The NDP's Roly Russell won this seat in 2020, flipping it from the BC Liberals for the first time since 2013. Redistribution redrew the boundaries modestly for 2024, but the riding's geography and political character remained largely intact. The contest pitted the incumbent against a Conservative challenger in a riding where resource-sector anxiety, natural disaster recovery, and rural healthcare access shaped the political landscape.
Candidates
Donegal Wilson (Conservative Party) — Wilson was born in Summerland and raised on a cattle ranch in the Otter Valley near Tulameen. She graduated from Princeton Secondary School and later moved to Smithers for fifteen years before returning to the Similkameen Valley, settling in Keremeos where she and her husband own and operate Direct Performance, a small engine business. She served as a long-time advocate for outdoor recreation, sitting on ministerial committees and helping develop the Off-Road Vehicle Act over twelve years of stakeholder work with government.
Roly Russell (BC NDP) — Russell was the incumbent MLA, first elected in 2020 after growing up in rural Grand Forks. He earned a PhD in ecology from UBC, with additional studies at the University of Melbourne, Oregon State University on a Fulbright Scholarship, and Columbia University's Earth Institute. Prior to entering the legislature, he represented Electoral Area D on the Regional District of Kootenay Boundary board and established the Sandhill Institute for Complexity and Sustainability in his hometown.
Kevin Eastwood (BC Green Party) — Eastwood settled in Christina Lake approximately a year before the election. He had previously run for the Greens in Abbotsford-area ridings and identified climate change and cost of living as the riding's most pressing concerns.
Sean Taylor ran as an Independent, receiving a minor share of the vote.
Local Issues
The November 2021 atmospheric river flooding devastated Princeton, where the rain-swollen Tulameen River tore through the town of roughly 3,000 people, badly damaging 295 residences. A boil water notice went into effect after floodwaters contaminated the town's drinking water system, and the notice remained in place for an extended period. Princeton's mayor requested nearly $22 million for dike construction, erosion protection, and infrastructure upgrades to prepare for future floods. By the time of the 2024 election, community leaders in both Princeton and the broader riding expressed frustration that federal recovery funding had been denied or delayed, leaving smaller communities to absorb costs that dwarfed their municipal budgets.

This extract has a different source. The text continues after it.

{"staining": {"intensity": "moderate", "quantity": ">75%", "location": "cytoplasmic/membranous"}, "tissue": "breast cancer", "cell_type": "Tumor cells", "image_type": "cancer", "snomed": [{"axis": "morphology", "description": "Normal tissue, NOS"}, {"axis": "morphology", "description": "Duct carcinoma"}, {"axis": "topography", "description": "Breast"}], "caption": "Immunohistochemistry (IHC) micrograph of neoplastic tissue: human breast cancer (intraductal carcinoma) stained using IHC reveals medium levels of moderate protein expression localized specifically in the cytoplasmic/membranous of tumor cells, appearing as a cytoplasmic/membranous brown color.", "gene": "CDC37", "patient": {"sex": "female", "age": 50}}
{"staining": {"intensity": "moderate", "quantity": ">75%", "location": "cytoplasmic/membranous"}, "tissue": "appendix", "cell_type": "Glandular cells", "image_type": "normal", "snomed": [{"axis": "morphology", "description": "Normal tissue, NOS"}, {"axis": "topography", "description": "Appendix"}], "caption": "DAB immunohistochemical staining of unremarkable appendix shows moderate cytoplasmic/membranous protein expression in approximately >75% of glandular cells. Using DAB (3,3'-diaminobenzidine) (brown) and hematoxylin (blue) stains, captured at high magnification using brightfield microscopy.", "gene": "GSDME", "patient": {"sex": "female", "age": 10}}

Grand Forks, still recovering from its catastrophic 2018 Kettle River flooding, faced renewed flood anxiety in May 2023 when heavy rain and rapid snowmelt forced the evacuation of 40 properties. The Kettle and Granby rivers running through Grand Forks peaked dangerously before water levels subsided. The experience reinforced the community's awareness that the flood mitigation infrastructure built after 2018 — including dikes and a neighbourhood buyout program — remained incomplete. Residents pressed candidates on whether the province would sustain funding for long-term flood protection in a region increasingly vulnerable to extreme weather.
Wildfire preparedness remained a persistent concern across the riding. The 2023 fire season was British Columbia's most destructive on record, burning nearly 25,000 square kilometres province-wide. Evacuation orders and alerts were issued in the Similkameen and Boundary regions during the summer of 2021 and again in 2023, and the NDP government's investments in community wildfire protection and fuel management were scrutinized by residents who lived surrounded by fire-prone forest.
The wine and agriculture industries faced mounting pressures from water scarcity, shifting growing conditions, and labour availability. The Oliver-Osoyoos corridor's more than forty wineries depended on irrigation infrastructure that was strained by hotter, drier summers, and orchardists across the Similkameen Valley reported increasing difficulty securing seasonal workers. Healthcare access remained a critical gap in a riding where the nearest hospital might be forty minutes or more away by car, and recruitment of family physicians to small rural centres continued to lag behind provincial targets.